Hydrogen is set to be a key player in renewable energy, and one of the most effective ways of producing it is by splitting water into its constituent molecules. When done using solar energy, this process is called artificial photosynthesis, and that’s the process this new reactor is tapping into.
The EPFL reactor looks like a satellite dish, and it works on a similar principle – the large curved surface area collects as much light as possible and concentrates it onto the small device suspended in the middle. In this case, the dish is collecting the heat from the Sun and focusing it by around 800 times onto a photoelectrochemical reactor. Water is pumped into this reactor, where the solar energy is used to split its molecules into hydrogen and oxygen.

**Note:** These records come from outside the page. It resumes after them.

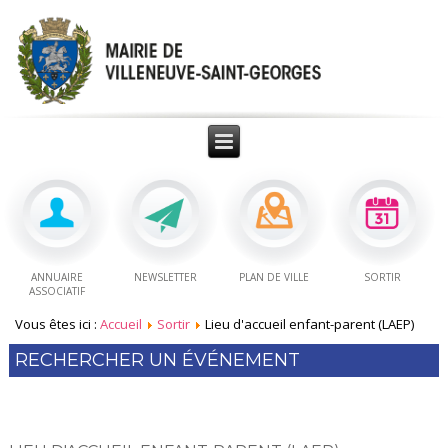
ANNUAIRE
NEWSLETTER
PLAN DE VILLE
SORTIR
ASSOCIATIF
Vous êtes ici :
Accueil
Sortir
Lieu d'accueil enfant-parent (LAEP)
RECHERCHER UN ÉVÉNEMENT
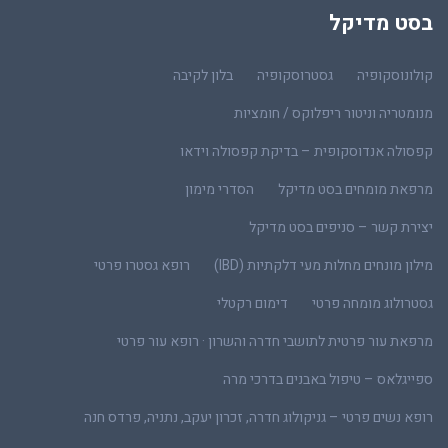
בסט מדיקל
קולונוסקופיה
גסטרוסקופיה
בלון לקיבה
מנומטריה וניטור ריפלוקס / חומציות
קפסולה אנדוסקופית – בדיקת קפסולה וידאו
מרפאת מומחים בסט מדיקל
הסדרי מימון
יצירת קשר – סניפים בסט מדיקל
מילון מונחים מחלות מעי דלקתיות (IBD)
רופא גסטרו פרטי
גסטרולוג מומחה פרטי
דימום רקטלי
מרפאת עור פרטית לתושבי חדרה והשרון · רופא עור פרטי
ספייגלאס – טיפול באבנים בדרכי מרה
רופא נשים פרטי – גניקולוג חדרה, זכרון יעקב, נתניה, פרדס חנה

The reactor also captures two waste products of the process that are usually just released – oxygen and heat. The oxygen could be handy for hospitals or industrial use, while the heat is passed through a heat exchanger and could be used to heat water or a building’s interior.
The reactor was tested on the EPFL campus over 13 days, in August 2020 and February and March 2021, to get a sense of how it worked in different weather conditions. Its solar-to-hydrogen efficiency was found to be over 20% on average, producing around 500 g (1.1 lb) of hydrogen per day. The team says that with this output, over a year the system could power 1.5 hydrogen fuel cell vehicles driving the average distance, or provide about half of the electricity demands of a four-person household.
“With an output power of over 2 kilowatts, we’ve cracked the 1-kilowatt ceiling for our pilot reactor while maintaining record-high efficiency for this large scale,” said Sophia Haussener, corresponding author of the study. “The hydrogen production rate achieved in this work represents a really encouraging step towards the commercial realization of this technology.”
The next step, the researchers say, is to build a demonstration plant of a few hundred kilowatts at a metal production facility, where the hydrogen will be used for metal annealing, the heat for hot water, and the oxygen collected for nearby hospitals.
The research was published in the journal Nature Energy.